%%

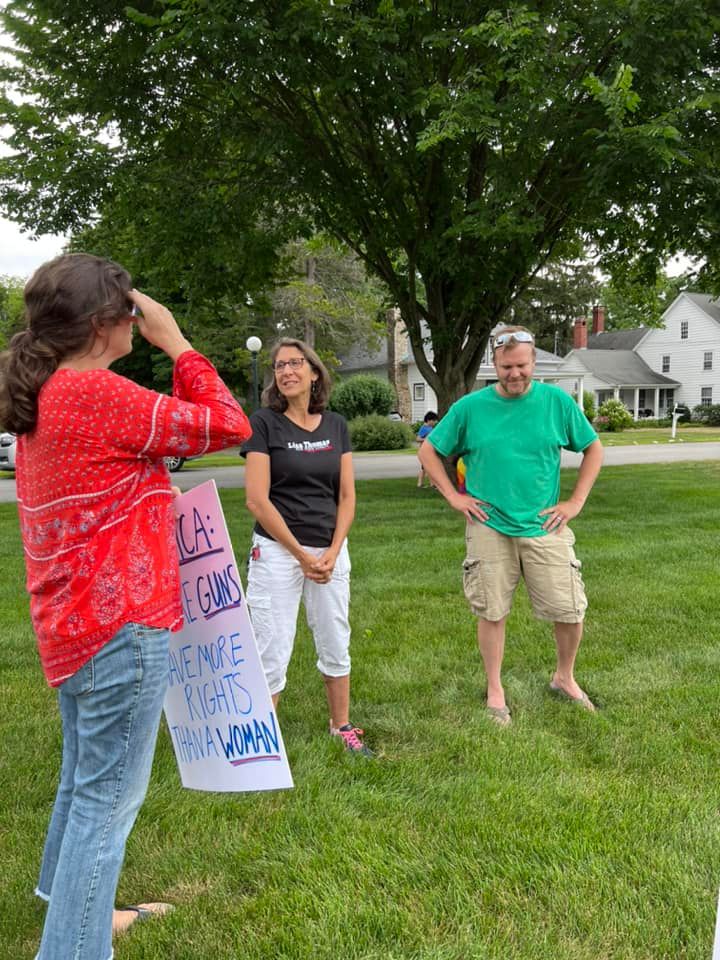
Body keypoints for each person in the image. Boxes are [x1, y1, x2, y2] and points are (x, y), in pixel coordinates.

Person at [0, 253, 252, 959]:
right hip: (121, 629)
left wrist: (145, 493)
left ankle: (69, 906)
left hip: (71, 624)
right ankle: (71, 947)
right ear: (103, 323)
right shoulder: (97, 393)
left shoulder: (45, 390)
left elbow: (103, 479)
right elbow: (230, 425)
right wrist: (178, 344)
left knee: (84, 778)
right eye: (130, 312)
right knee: (106, 801)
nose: (138, 323)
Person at [418, 326, 603, 726]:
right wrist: (454, 496)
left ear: (534, 362)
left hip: (544, 524)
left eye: (522, 365)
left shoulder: (556, 402)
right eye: (506, 367)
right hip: (489, 525)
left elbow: (593, 448)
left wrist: (575, 502)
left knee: (570, 609)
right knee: (492, 611)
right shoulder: (470, 408)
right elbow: (429, 451)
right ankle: (495, 689)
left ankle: (564, 678)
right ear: (494, 364)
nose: (514, 373)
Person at [242, 337, 372, 756]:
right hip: (277, 552)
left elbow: (347, 496)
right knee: (271, 645)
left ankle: (342, 726)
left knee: (335, 637)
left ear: (314, 372)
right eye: (279, 365)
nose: (287, 371)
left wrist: (333, 550)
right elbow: (256, 500)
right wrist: (301, 555)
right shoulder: (264, 423)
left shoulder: (335, 425)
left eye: (295, 363)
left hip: (329, 551)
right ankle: (261, 743)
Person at [415, 410, 438, 488]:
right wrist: (426, 439)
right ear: (429, 420)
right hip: (424, 451)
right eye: (434, 420)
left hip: (429, 451)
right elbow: (418, 439)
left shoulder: (430, 427)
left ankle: (430, 484)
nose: (435, 422)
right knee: (426, 468)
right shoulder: (424, 428)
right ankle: (423, 484)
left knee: (427, 468)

%%

### What you are asked to do
Leaving out only the pictures, return the material above unchanged.

### Response below
Body keypoints for each person in the image. Boxes are [x1, y1, x2, y2] and points are (x, y), in pixel coordinates.

Person at [0, 253, 252, 959]:
right hip: (121, 629)
left wrist: (145, 493)
left ankle: (69, 906)
left hip: (71, 624)
right ankle: (71, 947)
right ear: (103, 323)
right shoulder: (97, 393)
left shoulder: (45, 390)
left elbow: (103, 479)
right elbow: (230, 425)
right wrist: (178, 344)
left knee: (84, 778)
right eye: (130, 312)
right knee: (106, 801)
nose: (138, 323)
Person at [418, 326, 603, 726]:
right wrist: (454, 496)
left ear: (534, 362)
left hip: (544, 524)
left eye: (522, 365)
left shoulder: (556, 402)
right eye: (506, 367)
right hip: (489, 525)
left elbow: (593, 448)
left wrist: (575, 502)
left knee: (570, 609)
right knee: (492, 611)
right shoulder: (470, 408)
right elbow: (429, 451)
right ankle: (495, 689)
left ankle: (564, 678)
right ear: (494, 364)
nose: (514, 373)
Person at [242, 337, 372, 756]:
right hip: (277, 552)
left elbow: (347, 496)
right knee: (271, 645)
left ankle: (342, 726)
left knee: (335, 637)
left ear: (314, 372)
right eye: (279, 365)
nose: (287, 371)
left wrist: (333, 550)
right elbow: (256, 500)
right wrist: (301, 555)
right shoulder: (264, 423)
left shoulder: (335, 425)
left eye: (295, 363)
left hip: (329, 551)
right ankle: (261, 743)
Person at [415, 410, 438, 488]:
right wrist: (426, 439)
right ear: (429, 420)
right hip: (424, 451)
right eye: (434, 420)
left hip: (429, 451)
right elbow: (418, 439)
left shoulder: (430, 427)
left ankle: (430, 484)
nose: (435, 422)
right knee: (426, 468)
right shoulder: (424, 428)
right ankle: (423, 484)
left knee: (427, 468)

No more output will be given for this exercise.